(Beginning of EXTRACTED RECORDS)

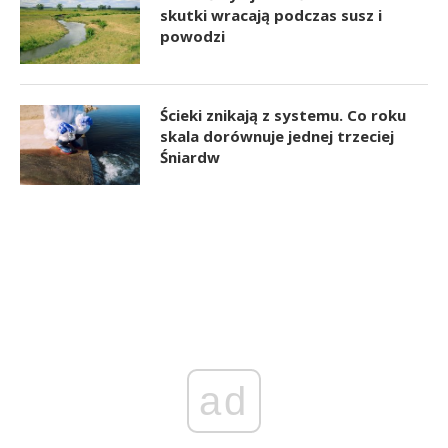
skutki wracają podczas susz i
powodzi
Ścieki znikają z systemu. Co roku
skala dorównuje jednej trzeciej
Śniardw
ad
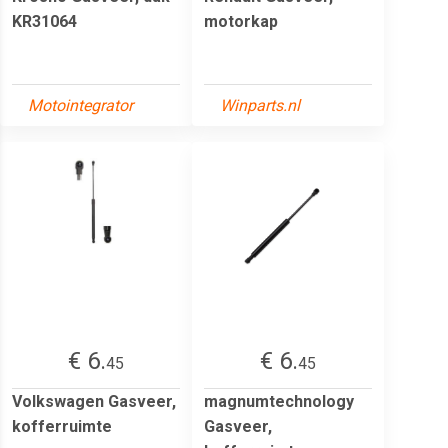
KR31064
motorkap
Motointegrator
Winparts.nl
€ 6.
€ 6.
45
45
Volkswagen Gasveer,
magnumtechnology
kofferruimte
Gasveer,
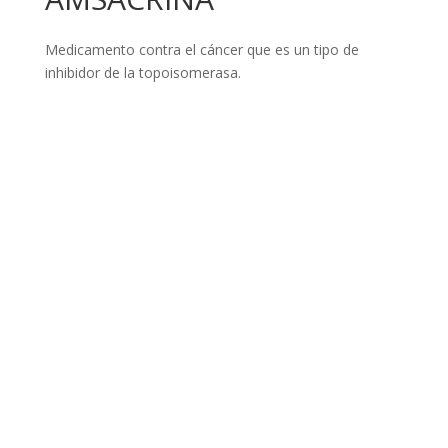
Medicamento contra el cáncer que es un tipo de
inhibidor de la topoisomerasa.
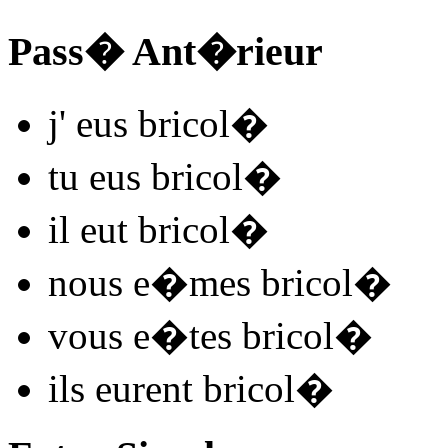
Pass� Ant�rieur
j'
eus bricol
�
tu
eus bricol
�
il
eut bricol
�
nous
e�mes bricol
�
vous
e�tes bricol
�
ils
eurent bricol
�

(End of EXTRACTED RECORDS)

_THE PROBLEM_. One number is the expected answer: the count of lines above that hold the word "bricol".

_EXERCISE ANSWER_. 6